The question is, what do we do now? The easy but irresponsible thing would be to remain silent and allow Health and Human Services to run a deficit in the current fiscal year. We then would not face denying services on which people rely. But that is not right. Doing right is not easy, but it is what must be done. We are not an administration of comfort, but rather a government of laws. It may be hard to say no, but that is what our oath of office requires when there is no money. The state may have agreed to accept federal money and to expand eligibility, but not at the cost of the balanced budget requirement. When those dollars are gone, so are the services.

It may be a good lesson for our leaders and bureaucrats in Washington to know that when more people are added to the rolls and the program money runs out early, it will be those in dire need of governmental assistance who will be severely hurt. This is not the time for state officials to back away from requiring balanced budgets and no deficits. This is the time for us to stand up for constitutional government rather than administration by comfort. This is the time for our federal government to imitate the fiscal responsibility of the states rather than for the states to imitate the reckless spending of the federal government.
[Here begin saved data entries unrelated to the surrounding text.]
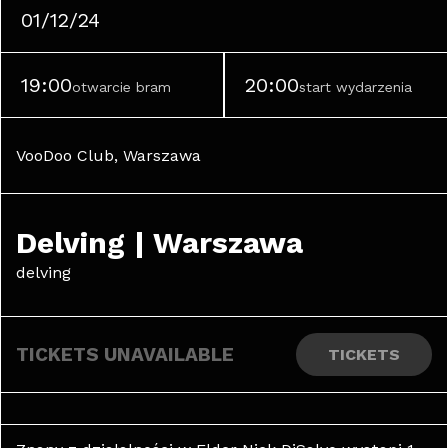
01/12/24
19:00
20:00
otwarcie bram
start wydarzenia
VooDoo Club, Warszawa
Delving | Warszawa
delving
TICKETS UNAVAILABLE
TICKETS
The question is no longer what we want to do, but what we can afford to do. We cannot legally or morally continue to fund programs that we cannot afford. Government must be like any business or family. When the money is gone, so is the ability to do what you want.

We also need to realize that every dollar that is overspent somewhere in state government is one less dollar to spend somewhere else or to return to taxpayers. If Health and Human Services, or any state agency, runs a deficit this year and we have to pay it back next year, then we have that much less to give to education for our children, to our publically funded institutions of higher education and to law enforcement.
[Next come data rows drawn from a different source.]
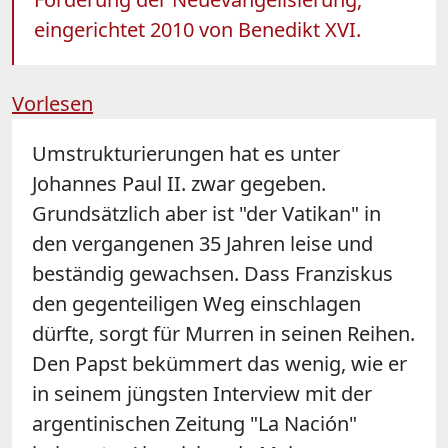
eingerichtet 2010 von Benedikt XVI.
Vorlesen
Umstrukturierungen hat es unter
Johannes Paul II. zwar gegeben.
Grundsätzlich aber ist "der Vatikan" in
den vergangenen 35 Jahren leise und
beständig gewachsen. Dass Franziskus
den gegenteiligen Weg einschlagen
dürfte, sorgt für Murren in seinen Reihen.
Den Papst bekümmert das wenig, wie er
in seinem jüngsten Interview mit der
argentinischen Zeitung "La Nación"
We must adhere to the requirement for a balanced budget.

Let’s tell Washington we can spend no more than what is appropriated by elected representatives and what we can afford. Let’s stand up for our constitution and tell these federal bureaucrats that it is a usurpation of state sovereignty to require us to spend beyond what was appropriated and matched.

Mr. McConnell, a Charleston businessman and lawyer, chairs the Judiciary Committee and serves as president pro tempore of the state Senate.